> _ASSIGNMENT_: Give back every line of the data exactly. Pictures are not part of the copy.

─── EXERCISE MATERIALS

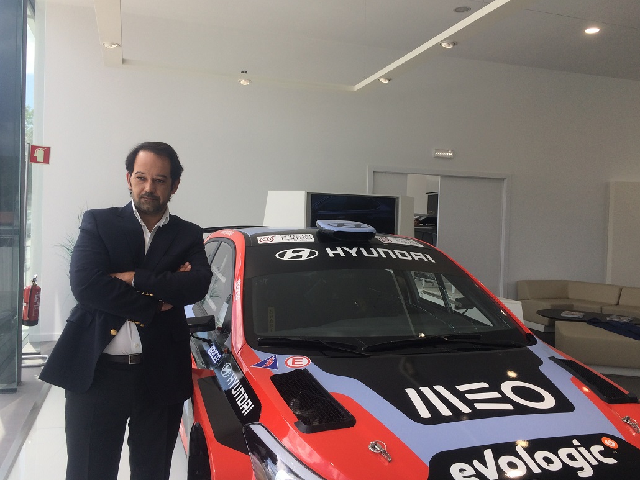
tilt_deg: +0.1
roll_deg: -2.6
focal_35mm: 30
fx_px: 555
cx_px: 321
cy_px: 236
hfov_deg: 60.0
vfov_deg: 46.8
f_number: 2.2
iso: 32
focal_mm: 4.15
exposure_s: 1/612
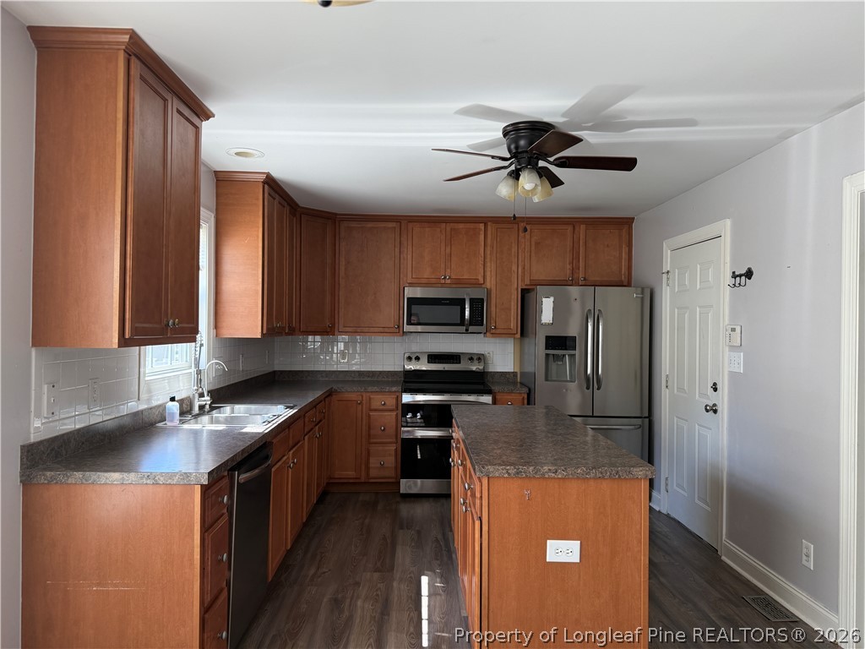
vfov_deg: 56.8
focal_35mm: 24
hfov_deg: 71.6
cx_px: 432
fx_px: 600
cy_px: 324
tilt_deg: +0.2
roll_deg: -0.8
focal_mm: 6.76
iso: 160
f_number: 1.78
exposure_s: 1/234
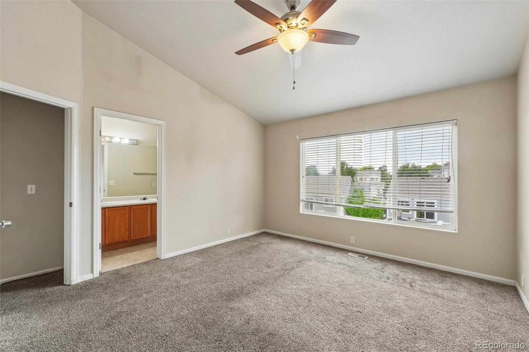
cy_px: 176
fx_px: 220
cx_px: 264
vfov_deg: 77.3
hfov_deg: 100.4
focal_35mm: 15
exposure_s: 1/25
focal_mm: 10
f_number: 9
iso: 320
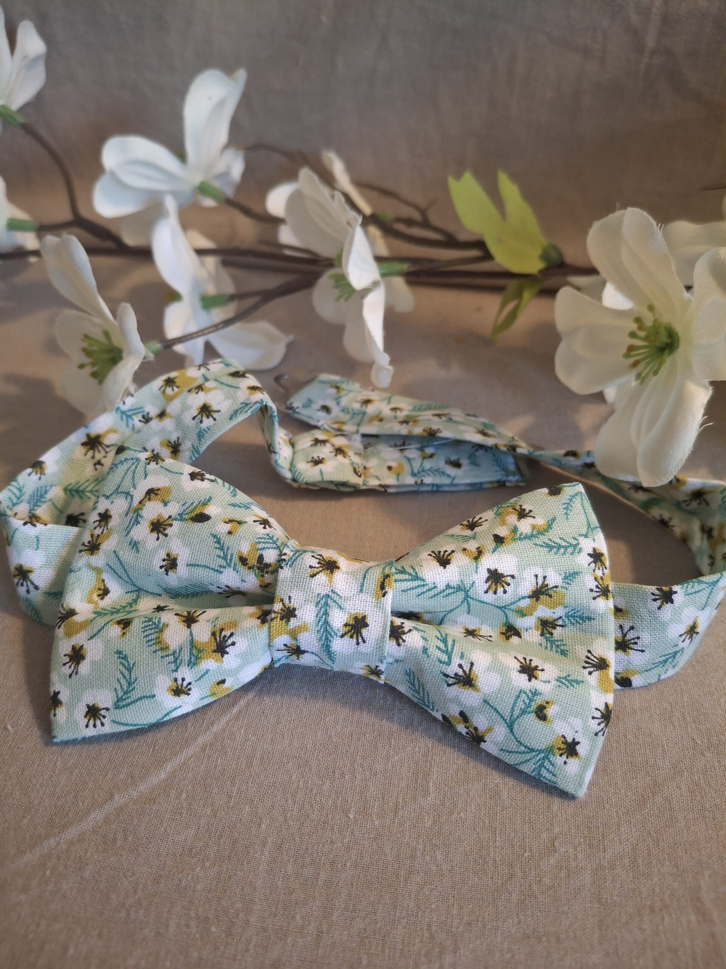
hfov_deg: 54.9
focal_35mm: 25
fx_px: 699
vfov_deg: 69.4
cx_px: 363
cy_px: 484
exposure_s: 1/50
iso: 160
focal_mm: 4.69
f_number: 1.8
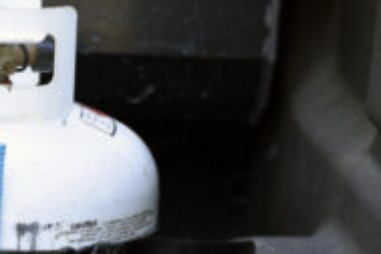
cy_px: 278
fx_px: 1905
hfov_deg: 11.3
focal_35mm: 180
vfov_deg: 7.6
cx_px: -27
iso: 800
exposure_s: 1/320
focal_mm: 70
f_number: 4.5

──────

> _COMPLETED TASK_:
tilt_deg: +0.1
roll_deg: -2.6
focal_35mm: 30
fx_px: 555
cx_px: 321
cy_px: 236
hfov_deg: 60.0
vfov_deg: 46.8
f_number: 2.2
iso: 32
focal_mm: 4.15
exposure_s: 1/612
vfov_deg: 56.8
focal_35mm: 24
hfov_deg: 71.6
cx_px: 432
fx_px: 600
cy_px: 324
tilt_deg: +0.2
roll_deg: -0.8
focal_mm: 6.76
iso: 160
f_number: 1.78
exposure_s: 1/234
cy_px: 176
fx_px: 220
cx_px: 264
vfov_deg: 77.3
hfov_deg: 100.4
focal_35mm: 15
exposure_s: 1/25
focal_mm: 10
f_number: 9
iso: 320
hfov_deg: 54.9
focal_35mm: 25
fx_px: 699
vfov_deg: 69.4
cx_px: 363
cy_px: 484
exposure_s: 1/50
iso: 160
focal_mm: 4.69
f_number: 1.8
cy_px: 278
fx_px: 1905
hfov_deg: 11.3
focal_35mm: 180
vfov_deg: 7.6
cx_px: -27
iso: 800
exposure_s: 1/320
focal_mm: 70
f_number: 4.5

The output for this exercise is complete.